▸ Verilen alıntı:
◇ ◇ ◇ ◇

Başta söylediğimiz üzre, değerler sisteminin reddiyesi kendini öykünün kahramanında göstermeye başladı. Öncelikle şöyle bir analoji kuralım: Şu bizim kesif oluş ve bozuluş evrenindeki aciz varlığımızın sebebi, gerçek fail, yapan ve eden bir Tanrı varken, öykü evreninde yazar bu tanrılık rolünü oynar. Kahramanlarına yollar çizer, onları yaşatır ve öldürür. Kahraman ise kaderin elinde bir kukla olarak ona ezelde yazılmış rolü bihakkın yerine getirmeye uğraşır. Fakat postmodern zamanlar tam da bu tanrıyı reddediyordu. Tanrıyı reddeden insanın edebiyattaki personası olan kahraman da, metnin tanrısı olan yazarı reddetmekte gecikmeyecekti.

Tüm değerlere başkaldırıp Tanrıyla göbek bağını zahirde kesen kişinin temsili olarak öyküdeki kahraman da sıcak ve güneşli bir güne uyandıktan sonra bir aydınlanma yaşayarak bir kukla olduğunu ve sırtındaki ipleri fark eder. Eder etmesine de artık kendi ayakları üzerinde durabildiğinden bu ipler ona ağır gelir. Tutar ipleri koparır. Ancak iplerin koparılması halinde kahraman öykünün ıssız çöllerinde tek başına dolaşmaya mahkûm kalmak da istemez. Siz olsanız ister misiniz canım? İpleri koparmak yetmez, nitekim öykünün içi de bir dizgedir ve kişi, topyekûn olarak dizgeleri reddetmiştir. Yapılması gereken, öyküden de çıkmaktır.

Dur yolcu!

◇ ◇ ◇ ◇

▸ Kullanılacak liste:
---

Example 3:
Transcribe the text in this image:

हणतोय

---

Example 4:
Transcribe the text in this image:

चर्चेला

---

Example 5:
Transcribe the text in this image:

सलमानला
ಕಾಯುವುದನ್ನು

◇ ◇ ◇ ◇

▸ Yapılacak işler:
A. Yukarıdaki listede yer alan bütün satırları hiçbir değişiklik yapmadan yaz.
B. Kahramanın yazara başkaldırısını anlatan yazıyı son cümlesinden sonra sürdür.

▸ Görevlere göre cevaplar:
A.
---

Example 3:
Transcribe the text in this image:

हणतोय

---

Example 4:
Transcribe the text in this image:

चर्चेला

---

Example 5:
Transcribe the text in this image:

सलमानला
ಕಾಯುವುದನ್ನು

B.
Mesele biraz da, Tanrı tarafından verilen dizgeyi, anlam ve değer dünyasını reddettikten sonra insanın ne yapacağıyla ilgilidir. Rindane ve boşvermiş tavrın karşısında, alternatif bir gerçeklik yaratma, Tanrı’ya “işte bak ben de yapabiliyorum” deme kaygısıdır.

Kahraman öyküden fırlayabilir mi? Öyküden çıkış var mı? Çıkarsa nereye gider bu kahraman? Ete kemiğe bürünüp Devlet Demiryolları’nda 8-5 mesaiye başlayabilir mi mesela? Öyküden fırlayan kahramanın öyküsü de bir öykü değil midir nihayetinde? Bu sorular bizi öyküden çıkış olmadığı noktasına götürüyor. Zira kahramanın öyküden başka gidecek bir yeri yoktur. Ne diyelim, ateistler bunu da açıklasın.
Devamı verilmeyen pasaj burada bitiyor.